A coluna do Diogo Mainardi desta semana é um primor. Sem assunto, convencido e deslumbrado pela idéia grandiosa de que é o iconoclasta messiânico brasileiro por definição, agora ele diz que brasileiro não sabe fazer música, que o melhor que temos a fazer é macaquear a música estrangeira. O pior é que tem gente que vai engolir a provocação idiota.

E então chegamos ao que mais me impressiona.

O Roberto Pompeu de Toledo escreve na última página da Veja há uns 10 anos. Seu texto é elegantíssimo, seus raciocínios são excelentes. Seu último artigo é perfeito.

Mas o Pompeu de Toledo tem um defeito: ele é sensato. E eu aposto com quem quiser que ninguém vai escrever uma linha sequer sobre ele. Vão preferir falar sobre o Diogo Mainardi, que escreveu algo em que sequer acredita.

Pensando bem, não foi o espírito pascal que me fez comprar a Veja. Foi o espírito da Sexta-Feira da Paixão. Aquela coisa de expiação, pagamento de pecados, sabe como é.

Comentando a lista

Aquela lista do IMDb é feita pela votação popular. Isso explica um monte de coisas. Por exemplo, a presença de filmes que nenhum crítico sério coloca em qualquer lista.

O outro aspecto que determina a lista é a demografia. A dominância de americanos na casa dos 20 anos explica a inclusão de um bocado de bobagens. A forte presença de japoneses também explica os vários filmes nipônicos recentes de que jamais tinha ouvido falar. Isso é normal. Por exemplo, “Central do Brasil” estava nessa lista. Mas o tempo passou, e junto passou o filme do Waltinho.

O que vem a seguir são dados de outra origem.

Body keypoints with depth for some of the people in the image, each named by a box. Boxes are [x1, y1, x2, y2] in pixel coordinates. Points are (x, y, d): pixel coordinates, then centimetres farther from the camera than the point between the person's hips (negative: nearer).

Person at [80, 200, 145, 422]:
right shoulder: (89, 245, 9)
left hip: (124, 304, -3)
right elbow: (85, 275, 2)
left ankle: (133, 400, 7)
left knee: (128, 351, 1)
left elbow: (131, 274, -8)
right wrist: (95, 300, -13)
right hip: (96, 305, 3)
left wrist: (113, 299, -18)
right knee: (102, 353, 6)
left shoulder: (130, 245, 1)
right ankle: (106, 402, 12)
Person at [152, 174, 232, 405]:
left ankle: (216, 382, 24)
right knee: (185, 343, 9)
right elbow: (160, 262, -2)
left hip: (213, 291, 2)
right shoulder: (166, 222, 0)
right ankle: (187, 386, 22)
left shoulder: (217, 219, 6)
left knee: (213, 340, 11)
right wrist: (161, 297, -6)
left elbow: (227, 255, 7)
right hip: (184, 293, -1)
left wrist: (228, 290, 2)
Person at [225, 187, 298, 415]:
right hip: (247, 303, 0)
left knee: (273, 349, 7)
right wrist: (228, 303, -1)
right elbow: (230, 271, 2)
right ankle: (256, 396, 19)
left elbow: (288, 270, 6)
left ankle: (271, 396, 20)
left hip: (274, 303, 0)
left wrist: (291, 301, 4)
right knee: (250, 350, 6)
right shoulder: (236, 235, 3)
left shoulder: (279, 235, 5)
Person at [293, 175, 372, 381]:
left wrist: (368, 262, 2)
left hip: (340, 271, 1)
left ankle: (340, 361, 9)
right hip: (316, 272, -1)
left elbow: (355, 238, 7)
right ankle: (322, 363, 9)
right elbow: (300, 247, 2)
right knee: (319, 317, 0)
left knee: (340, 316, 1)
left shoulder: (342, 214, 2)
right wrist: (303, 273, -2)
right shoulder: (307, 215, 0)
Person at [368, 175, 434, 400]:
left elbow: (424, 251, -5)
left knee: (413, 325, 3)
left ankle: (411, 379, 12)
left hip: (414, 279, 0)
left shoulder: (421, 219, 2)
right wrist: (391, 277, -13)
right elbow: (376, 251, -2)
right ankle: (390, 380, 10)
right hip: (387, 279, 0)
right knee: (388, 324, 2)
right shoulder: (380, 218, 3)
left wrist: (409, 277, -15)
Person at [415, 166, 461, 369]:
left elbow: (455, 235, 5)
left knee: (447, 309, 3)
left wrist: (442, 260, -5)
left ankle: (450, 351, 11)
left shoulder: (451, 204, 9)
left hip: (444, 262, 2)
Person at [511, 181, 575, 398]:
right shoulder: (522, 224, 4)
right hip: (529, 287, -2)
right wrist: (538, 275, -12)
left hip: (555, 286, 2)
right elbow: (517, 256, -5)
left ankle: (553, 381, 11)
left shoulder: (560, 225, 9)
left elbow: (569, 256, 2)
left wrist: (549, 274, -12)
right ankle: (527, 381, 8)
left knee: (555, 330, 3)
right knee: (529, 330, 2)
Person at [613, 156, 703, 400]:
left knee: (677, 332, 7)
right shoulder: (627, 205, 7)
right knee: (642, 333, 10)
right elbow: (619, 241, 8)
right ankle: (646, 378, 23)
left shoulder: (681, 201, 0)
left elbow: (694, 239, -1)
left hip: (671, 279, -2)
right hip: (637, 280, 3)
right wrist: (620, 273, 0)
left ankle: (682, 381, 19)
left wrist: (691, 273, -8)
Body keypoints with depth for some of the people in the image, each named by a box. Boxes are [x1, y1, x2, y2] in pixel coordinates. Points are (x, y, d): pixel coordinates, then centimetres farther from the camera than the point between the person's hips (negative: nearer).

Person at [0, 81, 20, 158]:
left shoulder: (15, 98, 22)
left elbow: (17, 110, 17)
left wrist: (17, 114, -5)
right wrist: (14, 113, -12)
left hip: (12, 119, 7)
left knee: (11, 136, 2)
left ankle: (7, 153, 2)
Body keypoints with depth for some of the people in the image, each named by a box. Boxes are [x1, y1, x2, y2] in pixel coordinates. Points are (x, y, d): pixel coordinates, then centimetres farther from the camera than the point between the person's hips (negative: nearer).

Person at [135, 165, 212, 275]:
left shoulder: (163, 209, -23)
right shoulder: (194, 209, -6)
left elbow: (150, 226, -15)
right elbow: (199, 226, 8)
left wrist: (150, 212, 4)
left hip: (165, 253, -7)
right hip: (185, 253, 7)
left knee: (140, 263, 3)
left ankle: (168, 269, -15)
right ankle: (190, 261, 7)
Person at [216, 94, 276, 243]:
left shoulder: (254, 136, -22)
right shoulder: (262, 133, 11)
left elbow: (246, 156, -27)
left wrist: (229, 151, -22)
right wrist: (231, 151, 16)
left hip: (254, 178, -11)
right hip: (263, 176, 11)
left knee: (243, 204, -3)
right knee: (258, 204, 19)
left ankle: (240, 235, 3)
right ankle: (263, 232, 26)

Entre os primeiros colocados eu nunca soube explicar The Shawshank Redemption. Ele está em segundo há muito, muito tempo, pelo menos desde o fim da década de 90. Não sei se entendo a razão dessa preferência mundial. Acho que a saga do Tim Robbins, aceitando todo tipo de humilhações enquanto persegue o seu sonho, faz com que as pessoas se identifiquem além da medida com ele. A vidinha cotidiana tem dessas coisas.

E os filmes bons que eu não vi são uma falha grave no meu currículo. Dos que o Bia citou os que realmente me incomodam são “Testemunha de Acusação” e “A Grande Ilusão”, filmes que eu gostaria muito de ver, nem que fosse para ratificar a opinião geral de que são geniais, etc.

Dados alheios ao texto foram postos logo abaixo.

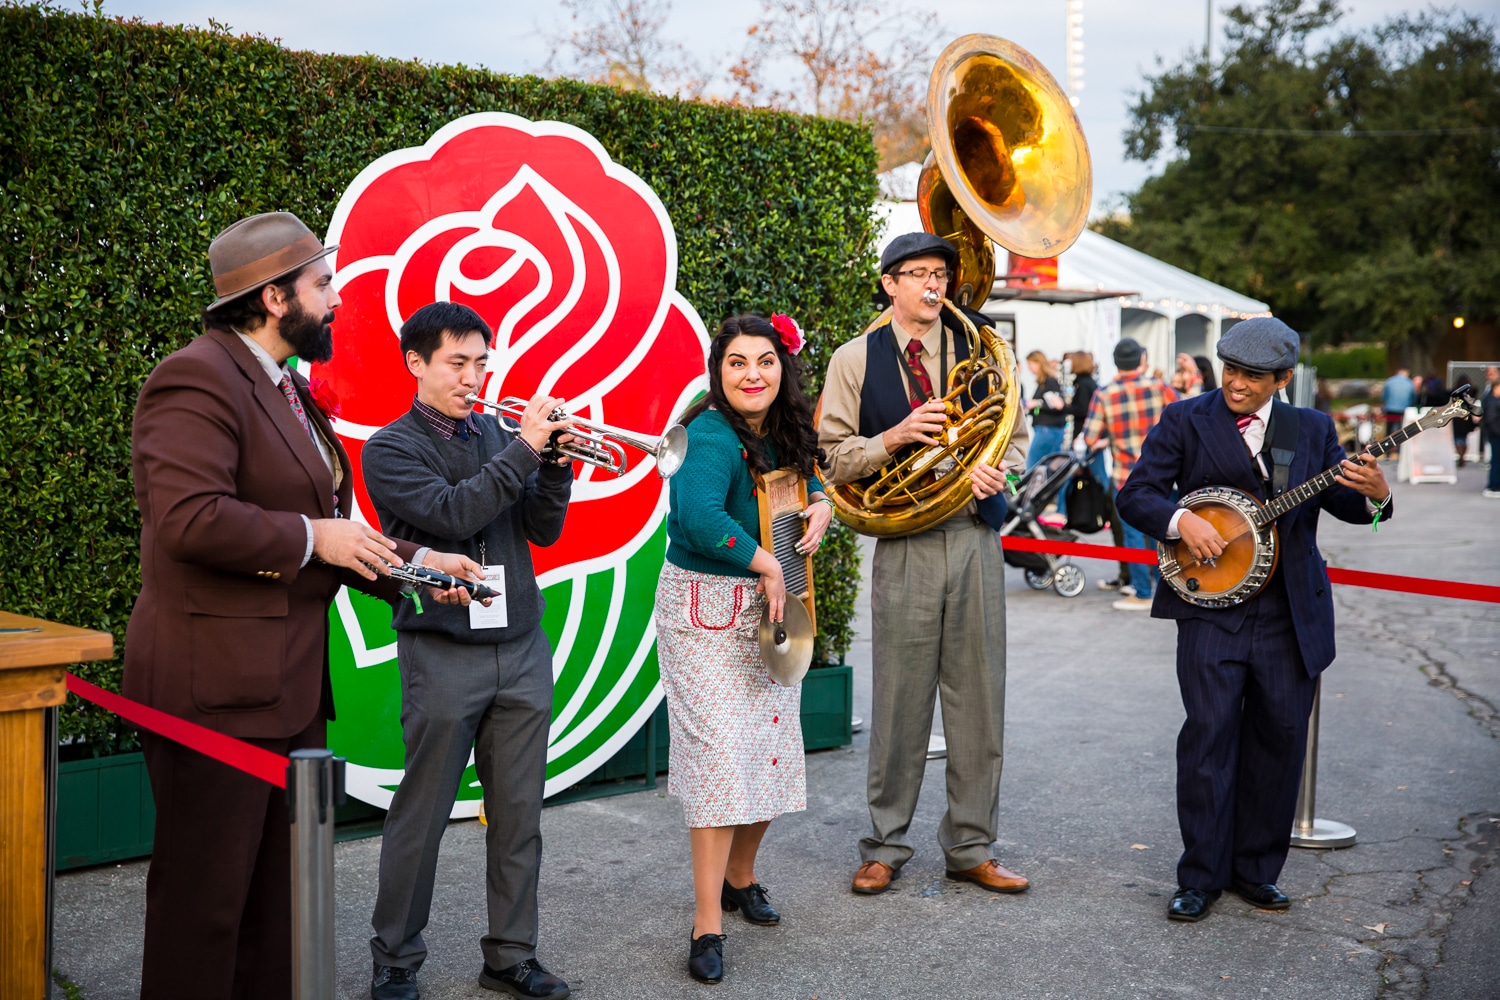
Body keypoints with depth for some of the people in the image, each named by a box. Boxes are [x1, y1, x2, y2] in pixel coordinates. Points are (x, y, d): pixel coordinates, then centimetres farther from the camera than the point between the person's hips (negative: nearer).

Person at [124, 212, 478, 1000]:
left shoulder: (287, 389, 18)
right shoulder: (197, 379, -14)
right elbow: (188, 516, -27)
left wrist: (411, 563, 13)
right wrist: (312, 537, -18)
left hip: (290, 689, 10)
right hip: (216, 687, -10)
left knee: (283, 892, 18)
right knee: (206, 897, 1)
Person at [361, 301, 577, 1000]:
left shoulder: (497, 434, 12)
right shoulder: (390, 448, -1)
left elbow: (543, 531, 9)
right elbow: (451, 514, -17)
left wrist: (557, 466, -7)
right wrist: (524, 450, -18)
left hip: (522, 648, 4)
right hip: (443, 653, -4)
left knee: (518, 816, 8)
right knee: (421, 817, 4)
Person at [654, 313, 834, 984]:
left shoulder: (786, 434, 5)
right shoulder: (710, 436, -22)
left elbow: (807, 478, 25)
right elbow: (699, 514, -40)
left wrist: (821, 503, 1)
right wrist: (766, 564, -29)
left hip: (771, 608, 8)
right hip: (707, 610, -8)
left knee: (772, 745, 13)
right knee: (722, 753, -10)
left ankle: (740, 876, 35)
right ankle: (708, 923, -2)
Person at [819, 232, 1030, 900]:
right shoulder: (854, 360, 5)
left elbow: (1016, 436, 14)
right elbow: (831, 457, 2)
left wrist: (996, 467, -8)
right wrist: (893, 438, -14)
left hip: (975, 537, 2)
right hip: (902, 546, -2)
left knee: (978, 698, 5)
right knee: (900, 698, 2)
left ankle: (971, 849, 18)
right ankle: (884, 847, 18)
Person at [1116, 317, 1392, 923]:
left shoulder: (1313, 429, 11)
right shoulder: (1186, 420, 3)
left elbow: (1346, 504, 7)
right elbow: (1135, 494, 0)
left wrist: (1373, 495, -15)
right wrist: (1182, 521, -18)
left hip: (1292, 613, 3)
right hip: (1212, 604, -3)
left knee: (1281, 736, 7)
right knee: (1209, 731, -7)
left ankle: (1254, 869, 22)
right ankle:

Mas as pessoas não sentiram a falta de alguns grandes. Buñuel é ignorado. Griffith também. É por isso que este velho stalinista tem tantas ressalvas à democracia.

E Bia e Cipy, Tim Burton, para mim, é o diretor mais hyped desde que a Cahiers du Cinèma descobriu que Howard Hawks era um gênio.

A Anna acha que é a única pessoa do mundo que não gostou de “Casablanca”. Não é verdade. Uma ex-namorada não gosta até hoje, nem comigo lhe enchendo o saco e explicando cena por cena ou estabelecendo a escala de valores do filme.

Mas se é que eu posso contar um segredo, da primeira vez que vi não consegui entender porque idolatravam tanto aquele filme. Até que vi uma segunda vez, uns cinco anos depois, e desde então minha vida tem sido um enorme mea culpa, porque pecados como esse precisam de muito tempo e muitas penitências para serem expiados.